We can modify the example and assume nested json that results in the following clojure map: {"timestamp" 1291578985220 "scores" {"FSU" 31 "UF" 7}}

Building off of a previous example, we could use a slightly modified version to get the score for FSU.

(-> json-data read-json (get "scores") (get "FSU"))

However, getting nested values is common enough that Clojure provides a function designed specifically to address that need: get-in

The get-in function returns the value in a nested associative structure when given a sequence of keys. Using get-in you can replace the last example with the following code.

(-> json-data read-json (get-in ["scores" "FSU"]))

The get-in function is very helpful when dealing with nested structures; however, there is one gotcha that I've run into. The following shows a REPL session and what get-in returns with various keys.
user=> (get-in {"timestamp" 1291578985220 "scores" {"FSU" 31 "UF" 7}} ["scores" "FSU"])
31

user=> (get-in {"timestamp" 1291578985220 "scores" {"FSU" 31 "UF" 7}} ["scores"])
{"FSU" 31, "UF" 7}

user=> (get-in {"timestamp" 1291578985220 "scores" {"FSU" 31 "UF" 7}} [])
{"timestamp" 1291578985220, "scores" {"FSU" 31, "UF" 7}}

user=> (get-in {"timestamp" 1291578985220 "scores" {"FSU" 31 "UF" 7}} nil)
{"timestamp" 1291578985220, "scores" {"FSU" 31, "UF" 7}}
Everything looks logical enough; however, if you are pulling your key sequence from somewhere else you could end up with unexpected results. The following example shows how a simple mistake could result in a bug.
user=> (def score-key-seqs {"FSU" ["scores" "FSU"]})                             
#'user/score-key-seqs

user=> (get-in {"timestamp" 1291578985220 "scores" {"FSU" 31 "UF" 7}} (score-key-seqs "FSU"))
31

user=> (get-in {"timestamp" 1291578985220 "scores" {"FSU" 31 "UF" 7}} (score-key-seqs "UF"))
{"timestamp" 1291578985220, "scores" {"FSU" 31, "UF" 7}}
If you're always expecting a number and you get a map instead, things might not work out well.

It's also worth noting that both get and get-in allow you to specify default values. You can check the documentation on clojure.org for more information on default values.

You don't always need to get a value, sometimes it's good enough to know that a key is in a map or set. In general I use the value returned from a map or set to determine if a key exists - the following snippet uses that pattern.
(if (a-map :key) 
(do-true-behaviors)
(do-false-behaviors))
However, that pattern fails if the value of :key is nil.
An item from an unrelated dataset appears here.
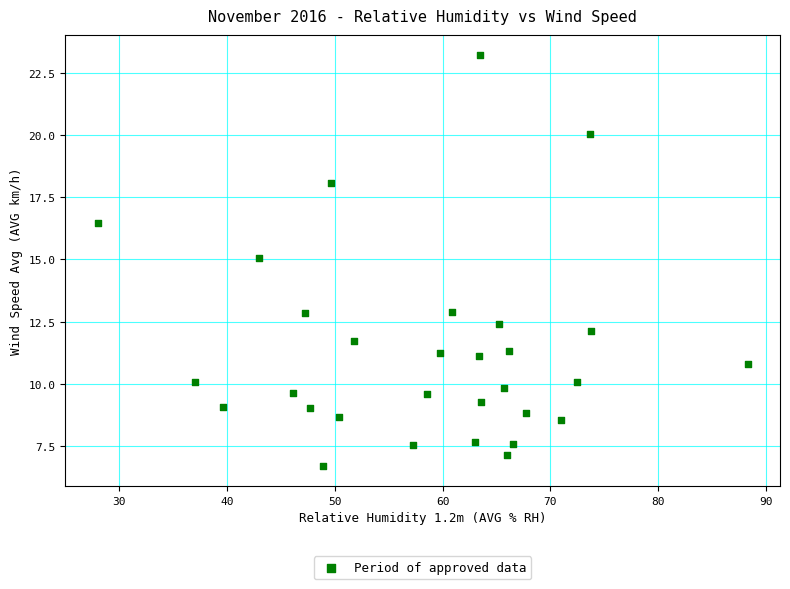

What is the range of Y values (max minus min)?

16.5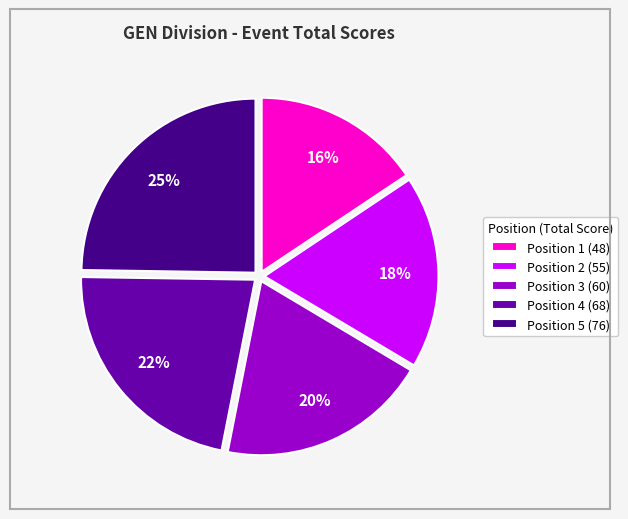

Does Position 4 (68) account for over 50% of the chart?

No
If it's possible that the value might be nil you might want to use Clojure's contains? function. The contains? function returns true if key is present in the given collection, otherwise returns false. The following code pasted from a REPL session demonstrates that contains? works perfectly well with nil.
user=> (contains? {:foo nil} :foo)
true
The contains? function works well with sets and maps; however, if you try to use it on a vector you might get surprising results.
user=> (contains? [1 3 4] 2)
true
For numerically indexed collections like vectors and Java arrays, the contains? function tests if the numeric key is within the range of indexes. The Clojure documentation recommends looking at the some function if you're looking for an item in a list.

The some function returns the first logical true value of a predicate for any item in the list, else nil. The following REPL session shows how you can use a set as the predicate with some to determine if a value is found in a list.
user=> (some #{2} [1 3 4])  
nil
user=> (some #{1} [1 3 4])
1
Clojure provides various functions for operating on maps and sets. At first glance some of them may look superfluous; however, as you spend more time working with sets and maps you'll start to appreciate the subtle differences and the value they provide.